### What you will do
a) In the enterprise engineering article, what term does the author use for the force that pulls every transformation back toward the status quo?
b) List the three pillars that Enterprise Engineering rests on, according to the enterprise engineering article.

### Document passage
▶

Enterprise Engineering

Enterprise Engineering: A Design Discipline for the Modern Organisation

AJ Olivier
#enterprise-engineering #enterprise-design #DEMO #organisation-design #transformation

There’s a fundamental question that sits at the heart of how we approach organisational change:

Is an organisation something that happens to us, or something we deliberately design?

Most management practice treats organisations as evolved structures to be optimised, managed, and occasionally restructured. Strategy sets direction. Operations execute. Problems get solved as they arise.

But what if we took a different view? What if we treated organisations the way engineers treat complex systems: as purposefully designed artefacts that can be systematically understood, redesigned, and implemented?

This is the premise of Enterprise Engineering: a discipline that applies engineering rigour to the design and development of organisations themselves.


The Emergence of Enterprise Engineering

Enterprise Engineering emerged from the realisation that modern organisations face challenges that traditional management approaches struggle to address. Complexity compounds. Technology accelerates change. Interconnections multiply. The accumulated weight of decisions made over decades creates what I call organisational gravity: the force that pulls every transformation back toward the status quo.

The response from the Enterprise Engineering community, particularly the work coming from the CIAO! Network and researchers like Jan Dietz and Hans Mulder, has been to develop a rigorous theoretical foundation for understanding and designing organisations.

The core insight: enterprises are purposefully designed systems. They were created by humans to achieve goals. And if they were designed, they can be redesigned. Systematically, rigorously, and with engineering discipline.

This isn’t metaphor. It’s methodology.


The Trilogy: Ontology, Design, Governance

Enterprise Engineering rests on three interconnected pillars, each with its own body of theory and practice:

Enterprise Ontology

Before you can redesign something, you need to understand what it essentially is. Not what it looks like or how it’s implemented, but its fundamental nature.

Enterprise Ontology provides the theories and methods for understanding the essence of an organisation’s operation, abstracted from its realisation and implementation. It answers the question: what is this organisation, really?

The key distinction here is between the essential model of an organisation (what it fundamentally does) and its implementation model (how that gets done with particular technologies, people, and processes). This distinction is powerful because it reveals that many organisational changes that seem transformative are actually implementation changes that don’t touch the organisation’s essence. Conversely, small changes to the essential model can have profound implications.

Enterprise Design

Enterprise Design addresses the systematic development of organisations. It applies design principles (the same kind of rigorous thinking used in engineering disciplines) to the challenge of moving from a current state to a preferred state.

The definition from Herbert Simon captures it perfectly: design is devising courses of action aimed at changing existing situations into preferred ones.

Enterprise Design provides structured approaches for:

  • Understanding the current organisation (AS-IS)
  • Conceiving the target organisation (TO-BE)
  • Planning the transformation pathway between them

Crucially, this isn’t design as aesthetics or design as documentation. It’s design as engineering: systematic, verifiable, and grounded in theory.

Enterprise Governance

Enterprise Governance addresses the ideological dimension: the principles, values, and decision-making frameworks that guide how the organisation operates and evolves. It provides the normative foundation for design choices.

Together, these three pillars (Ontology, Design, Governance) form a comprehensive framework for understanding and developing organisations as engineered systems.


The Function-Construction Distinction

One of the most powerful concepts in Enterprise Engineering is the distinction between function and construction.

◀

Segmentation data
▶

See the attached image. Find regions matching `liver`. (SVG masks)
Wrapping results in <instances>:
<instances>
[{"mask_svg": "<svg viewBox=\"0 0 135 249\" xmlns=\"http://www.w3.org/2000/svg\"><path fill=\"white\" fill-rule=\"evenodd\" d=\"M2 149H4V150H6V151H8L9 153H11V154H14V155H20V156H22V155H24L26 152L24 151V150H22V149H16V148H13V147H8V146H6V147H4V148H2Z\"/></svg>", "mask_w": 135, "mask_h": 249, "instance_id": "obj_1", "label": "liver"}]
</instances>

◀

### Written responses
a) Organisational gravity.

b) Enterprise Ontology, Enterprise Design, Enterprise Governance